Dolastatins and their analogues present a compelling landscape of potential natural and synthetic anticancer drug candidates

Human cancer remains a leading cause of global mortality. Traditional treatment methods, while effective are often associated with substantial side effects, high technical requirements, and considerable expenses. Recently, anticancer peptides, such as dolastatin-type peptides naturally found in marine mollusc Dolabella auricularia, have gained attention due to their enhanced characteristics and specific targeting of cancer cells with minimal toxicity to normal cells. This review aims to provide a comprehensive summary of the anticancer activities of natural dolastatins and synthetic analogues over the past 35 years, focusing on their utilization in advancing cancer treatment strategies. This updated review encompasses a detailed analysis of numerous studies demonstrating the cytotoxic effects of dolastatins and their synthetic analogues on various human tumour cell lines. The analysis includes investigations into their ability to activate apoptosis pathways, inhibit cell cycle progression, and indirectly limit inflammation and angiogenesis in tumours.
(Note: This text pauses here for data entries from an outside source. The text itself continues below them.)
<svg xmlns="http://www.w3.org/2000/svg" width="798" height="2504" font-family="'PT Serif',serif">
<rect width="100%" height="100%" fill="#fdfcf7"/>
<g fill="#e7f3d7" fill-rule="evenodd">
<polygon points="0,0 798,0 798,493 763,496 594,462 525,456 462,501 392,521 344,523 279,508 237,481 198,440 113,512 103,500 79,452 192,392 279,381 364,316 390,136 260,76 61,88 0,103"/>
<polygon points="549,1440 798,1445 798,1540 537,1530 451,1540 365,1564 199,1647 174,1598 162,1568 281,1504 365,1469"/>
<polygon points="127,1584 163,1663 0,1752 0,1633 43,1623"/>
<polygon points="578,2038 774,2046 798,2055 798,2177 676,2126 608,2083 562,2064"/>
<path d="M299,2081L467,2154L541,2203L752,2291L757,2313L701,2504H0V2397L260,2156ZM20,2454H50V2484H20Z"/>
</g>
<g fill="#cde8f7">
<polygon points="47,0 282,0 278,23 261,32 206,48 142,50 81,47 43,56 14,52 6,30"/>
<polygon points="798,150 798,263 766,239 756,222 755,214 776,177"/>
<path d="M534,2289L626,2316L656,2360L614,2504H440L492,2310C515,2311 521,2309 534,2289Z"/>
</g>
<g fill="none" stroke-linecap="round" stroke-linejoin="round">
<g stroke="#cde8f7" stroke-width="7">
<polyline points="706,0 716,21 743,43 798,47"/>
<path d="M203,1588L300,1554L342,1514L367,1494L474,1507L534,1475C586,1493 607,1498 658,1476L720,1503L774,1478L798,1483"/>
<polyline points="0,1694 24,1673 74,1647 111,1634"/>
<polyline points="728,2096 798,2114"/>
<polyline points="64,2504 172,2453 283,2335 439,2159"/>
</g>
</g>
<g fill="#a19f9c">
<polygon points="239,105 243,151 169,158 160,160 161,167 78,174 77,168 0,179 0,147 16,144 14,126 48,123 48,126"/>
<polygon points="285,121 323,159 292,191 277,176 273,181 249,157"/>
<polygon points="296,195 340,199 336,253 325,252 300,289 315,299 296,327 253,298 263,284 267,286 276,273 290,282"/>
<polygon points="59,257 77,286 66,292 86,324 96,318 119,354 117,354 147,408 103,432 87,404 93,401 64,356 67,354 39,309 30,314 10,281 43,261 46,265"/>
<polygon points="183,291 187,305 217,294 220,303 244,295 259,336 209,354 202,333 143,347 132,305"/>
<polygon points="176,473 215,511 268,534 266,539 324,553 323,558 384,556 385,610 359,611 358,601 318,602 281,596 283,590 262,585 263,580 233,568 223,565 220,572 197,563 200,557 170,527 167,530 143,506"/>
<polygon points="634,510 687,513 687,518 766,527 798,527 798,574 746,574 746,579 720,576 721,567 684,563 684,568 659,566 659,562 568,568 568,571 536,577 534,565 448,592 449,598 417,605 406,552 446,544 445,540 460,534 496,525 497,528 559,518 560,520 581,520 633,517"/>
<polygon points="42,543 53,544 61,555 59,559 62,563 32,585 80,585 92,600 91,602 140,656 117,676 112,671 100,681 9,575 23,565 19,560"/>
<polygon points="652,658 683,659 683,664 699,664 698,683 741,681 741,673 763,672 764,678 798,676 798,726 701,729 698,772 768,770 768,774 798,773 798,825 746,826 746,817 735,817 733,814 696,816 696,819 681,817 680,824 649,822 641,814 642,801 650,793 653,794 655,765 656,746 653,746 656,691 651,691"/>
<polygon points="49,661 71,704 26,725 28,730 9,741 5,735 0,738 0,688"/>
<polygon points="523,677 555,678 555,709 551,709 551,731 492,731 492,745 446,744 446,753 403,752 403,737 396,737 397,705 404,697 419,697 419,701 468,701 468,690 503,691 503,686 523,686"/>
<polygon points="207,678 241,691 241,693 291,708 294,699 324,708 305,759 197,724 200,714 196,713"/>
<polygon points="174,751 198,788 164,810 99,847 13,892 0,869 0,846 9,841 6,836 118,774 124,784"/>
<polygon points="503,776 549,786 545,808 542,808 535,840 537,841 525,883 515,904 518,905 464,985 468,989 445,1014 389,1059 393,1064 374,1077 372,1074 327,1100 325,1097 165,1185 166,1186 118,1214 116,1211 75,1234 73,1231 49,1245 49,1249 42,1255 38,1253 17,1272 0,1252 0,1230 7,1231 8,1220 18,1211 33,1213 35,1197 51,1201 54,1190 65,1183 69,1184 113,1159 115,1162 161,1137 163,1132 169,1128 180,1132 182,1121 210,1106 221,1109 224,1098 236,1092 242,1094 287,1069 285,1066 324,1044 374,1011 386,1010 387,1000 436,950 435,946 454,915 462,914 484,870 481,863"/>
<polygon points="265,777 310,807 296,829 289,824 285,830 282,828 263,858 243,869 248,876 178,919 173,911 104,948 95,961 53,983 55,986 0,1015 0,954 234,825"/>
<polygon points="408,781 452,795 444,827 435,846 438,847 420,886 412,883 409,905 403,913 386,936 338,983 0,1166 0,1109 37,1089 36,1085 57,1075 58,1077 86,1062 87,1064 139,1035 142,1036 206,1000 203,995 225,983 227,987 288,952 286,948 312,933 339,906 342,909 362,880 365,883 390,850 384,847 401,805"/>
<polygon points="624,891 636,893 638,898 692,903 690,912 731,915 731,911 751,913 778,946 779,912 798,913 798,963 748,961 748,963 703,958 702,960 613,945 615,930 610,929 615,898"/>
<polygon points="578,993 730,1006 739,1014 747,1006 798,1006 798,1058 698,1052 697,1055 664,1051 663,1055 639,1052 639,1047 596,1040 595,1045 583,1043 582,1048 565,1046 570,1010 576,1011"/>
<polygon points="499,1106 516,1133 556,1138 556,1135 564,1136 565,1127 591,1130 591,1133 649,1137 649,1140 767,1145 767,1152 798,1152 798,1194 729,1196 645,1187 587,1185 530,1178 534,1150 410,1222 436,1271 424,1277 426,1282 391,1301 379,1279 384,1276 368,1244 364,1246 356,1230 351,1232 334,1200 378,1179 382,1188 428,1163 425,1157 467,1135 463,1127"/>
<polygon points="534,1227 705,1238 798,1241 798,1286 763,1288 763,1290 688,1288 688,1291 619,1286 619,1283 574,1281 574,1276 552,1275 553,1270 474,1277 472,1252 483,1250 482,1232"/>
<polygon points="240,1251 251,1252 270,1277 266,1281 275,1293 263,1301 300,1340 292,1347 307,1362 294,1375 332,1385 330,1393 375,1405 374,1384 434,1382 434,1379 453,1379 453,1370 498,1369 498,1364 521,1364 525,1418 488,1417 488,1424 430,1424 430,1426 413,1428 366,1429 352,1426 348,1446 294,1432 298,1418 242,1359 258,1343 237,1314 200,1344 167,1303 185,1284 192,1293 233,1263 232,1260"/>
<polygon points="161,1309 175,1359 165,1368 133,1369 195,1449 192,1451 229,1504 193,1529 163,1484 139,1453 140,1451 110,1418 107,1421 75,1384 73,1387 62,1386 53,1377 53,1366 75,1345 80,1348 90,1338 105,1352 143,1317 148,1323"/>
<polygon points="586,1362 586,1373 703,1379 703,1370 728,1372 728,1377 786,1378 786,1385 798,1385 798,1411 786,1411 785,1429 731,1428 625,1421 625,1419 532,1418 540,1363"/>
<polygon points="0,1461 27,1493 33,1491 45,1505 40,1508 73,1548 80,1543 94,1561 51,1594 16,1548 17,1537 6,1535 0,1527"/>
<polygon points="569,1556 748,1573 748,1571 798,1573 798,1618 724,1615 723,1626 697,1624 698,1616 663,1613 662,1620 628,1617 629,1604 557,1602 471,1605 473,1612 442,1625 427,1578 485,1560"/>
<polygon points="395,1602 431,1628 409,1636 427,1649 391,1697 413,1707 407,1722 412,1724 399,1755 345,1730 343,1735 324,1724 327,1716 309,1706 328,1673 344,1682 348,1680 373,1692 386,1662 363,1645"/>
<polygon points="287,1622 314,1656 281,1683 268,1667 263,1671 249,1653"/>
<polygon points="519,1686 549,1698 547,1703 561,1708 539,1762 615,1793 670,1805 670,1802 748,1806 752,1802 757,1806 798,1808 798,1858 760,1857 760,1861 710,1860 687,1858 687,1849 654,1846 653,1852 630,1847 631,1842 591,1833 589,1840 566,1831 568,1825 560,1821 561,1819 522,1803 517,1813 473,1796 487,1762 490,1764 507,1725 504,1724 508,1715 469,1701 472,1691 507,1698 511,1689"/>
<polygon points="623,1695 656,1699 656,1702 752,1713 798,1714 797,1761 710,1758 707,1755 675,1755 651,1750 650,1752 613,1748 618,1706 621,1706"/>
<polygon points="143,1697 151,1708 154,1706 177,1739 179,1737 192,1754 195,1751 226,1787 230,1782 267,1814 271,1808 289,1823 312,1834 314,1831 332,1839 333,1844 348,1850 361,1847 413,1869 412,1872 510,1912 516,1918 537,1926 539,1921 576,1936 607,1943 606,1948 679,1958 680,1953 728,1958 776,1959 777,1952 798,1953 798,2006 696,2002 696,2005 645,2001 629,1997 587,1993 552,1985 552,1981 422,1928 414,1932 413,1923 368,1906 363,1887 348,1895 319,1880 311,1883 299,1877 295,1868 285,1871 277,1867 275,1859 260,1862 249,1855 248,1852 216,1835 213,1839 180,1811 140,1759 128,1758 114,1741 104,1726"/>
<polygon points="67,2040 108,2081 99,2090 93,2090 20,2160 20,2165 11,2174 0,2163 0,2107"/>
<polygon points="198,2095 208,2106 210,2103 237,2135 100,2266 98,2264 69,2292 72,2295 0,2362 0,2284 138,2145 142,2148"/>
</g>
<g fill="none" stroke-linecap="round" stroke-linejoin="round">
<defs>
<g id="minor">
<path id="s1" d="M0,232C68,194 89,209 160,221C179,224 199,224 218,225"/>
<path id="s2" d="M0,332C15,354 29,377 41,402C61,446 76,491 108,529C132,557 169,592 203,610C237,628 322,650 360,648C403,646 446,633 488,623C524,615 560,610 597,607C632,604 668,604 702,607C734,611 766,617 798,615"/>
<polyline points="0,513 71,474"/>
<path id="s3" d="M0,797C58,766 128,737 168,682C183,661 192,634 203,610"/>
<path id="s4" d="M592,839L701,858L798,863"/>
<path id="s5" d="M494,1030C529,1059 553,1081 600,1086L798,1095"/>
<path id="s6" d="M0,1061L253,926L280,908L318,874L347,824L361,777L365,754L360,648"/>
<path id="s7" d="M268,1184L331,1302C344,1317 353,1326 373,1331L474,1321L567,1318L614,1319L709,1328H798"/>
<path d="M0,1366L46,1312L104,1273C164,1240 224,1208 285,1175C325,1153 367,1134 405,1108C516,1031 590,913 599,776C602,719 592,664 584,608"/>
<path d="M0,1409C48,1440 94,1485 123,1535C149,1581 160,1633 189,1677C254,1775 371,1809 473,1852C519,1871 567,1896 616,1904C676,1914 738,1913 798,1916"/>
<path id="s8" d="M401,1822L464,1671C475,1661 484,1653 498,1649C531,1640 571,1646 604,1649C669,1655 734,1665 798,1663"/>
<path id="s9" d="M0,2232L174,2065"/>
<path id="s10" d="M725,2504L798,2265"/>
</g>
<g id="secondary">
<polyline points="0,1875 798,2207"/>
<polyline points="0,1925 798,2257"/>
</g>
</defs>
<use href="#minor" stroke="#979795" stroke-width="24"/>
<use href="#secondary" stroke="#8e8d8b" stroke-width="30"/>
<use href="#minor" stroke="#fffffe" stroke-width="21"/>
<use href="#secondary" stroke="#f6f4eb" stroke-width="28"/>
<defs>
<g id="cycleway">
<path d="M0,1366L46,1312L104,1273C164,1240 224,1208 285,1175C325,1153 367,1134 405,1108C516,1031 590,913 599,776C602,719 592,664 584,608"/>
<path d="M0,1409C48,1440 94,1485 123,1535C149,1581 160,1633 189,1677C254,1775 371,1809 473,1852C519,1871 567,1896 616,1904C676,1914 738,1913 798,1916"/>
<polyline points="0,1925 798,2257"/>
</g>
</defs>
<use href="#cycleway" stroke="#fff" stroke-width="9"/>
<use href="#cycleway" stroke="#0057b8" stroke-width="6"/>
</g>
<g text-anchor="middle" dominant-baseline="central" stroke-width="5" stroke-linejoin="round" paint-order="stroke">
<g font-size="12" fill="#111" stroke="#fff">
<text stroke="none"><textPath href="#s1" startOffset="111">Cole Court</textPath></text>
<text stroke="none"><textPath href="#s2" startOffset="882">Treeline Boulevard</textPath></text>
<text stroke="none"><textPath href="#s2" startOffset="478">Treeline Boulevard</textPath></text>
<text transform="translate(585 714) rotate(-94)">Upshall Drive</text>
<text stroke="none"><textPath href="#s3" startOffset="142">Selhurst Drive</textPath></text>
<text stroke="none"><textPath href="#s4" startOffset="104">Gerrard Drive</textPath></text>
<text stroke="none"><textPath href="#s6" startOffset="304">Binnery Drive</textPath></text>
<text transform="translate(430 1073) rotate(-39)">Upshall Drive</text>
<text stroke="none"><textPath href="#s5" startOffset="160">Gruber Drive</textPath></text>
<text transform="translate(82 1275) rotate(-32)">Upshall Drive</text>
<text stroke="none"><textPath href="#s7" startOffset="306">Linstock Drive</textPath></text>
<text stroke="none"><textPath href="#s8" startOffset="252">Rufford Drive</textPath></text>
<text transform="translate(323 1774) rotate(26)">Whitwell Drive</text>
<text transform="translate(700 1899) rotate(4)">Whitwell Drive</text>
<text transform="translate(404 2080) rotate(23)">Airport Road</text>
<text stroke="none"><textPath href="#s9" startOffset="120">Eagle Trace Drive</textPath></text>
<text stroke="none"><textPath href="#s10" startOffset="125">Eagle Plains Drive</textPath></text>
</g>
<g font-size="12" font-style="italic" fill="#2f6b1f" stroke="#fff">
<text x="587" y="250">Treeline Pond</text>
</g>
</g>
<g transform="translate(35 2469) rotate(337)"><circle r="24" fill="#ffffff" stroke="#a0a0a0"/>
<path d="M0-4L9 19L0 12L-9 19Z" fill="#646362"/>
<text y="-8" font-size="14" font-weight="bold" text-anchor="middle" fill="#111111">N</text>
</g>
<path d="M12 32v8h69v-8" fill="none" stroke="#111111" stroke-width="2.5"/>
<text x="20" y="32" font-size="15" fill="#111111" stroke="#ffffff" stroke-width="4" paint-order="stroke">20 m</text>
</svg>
Both natural dolastatins and synthetic analogues have demonstrated significant anticancer properties through a variety of mechanisms in vitro and in vivo pharmacological studies. Some have even advanced to clinical trials, either alone or in combination with other agents, and have shown promising outcomes. The biological activities of dolastatins and their synthetic analogues offer a promising path in the development of more effective and sustainable anticancer drugs. Their specific action on cancer cells and relative non-toxicity to normal cells highlight their potential as superior cancer therapeutic agents. The current study provides a platform for the most recent preclinical and clinical research on dolastatins and their analogues. Further research into these marine peptides may contribute to the development of sustainable and efficient treatment models for cancer, filling a significant gap in the current cancer therapeutic portfolio.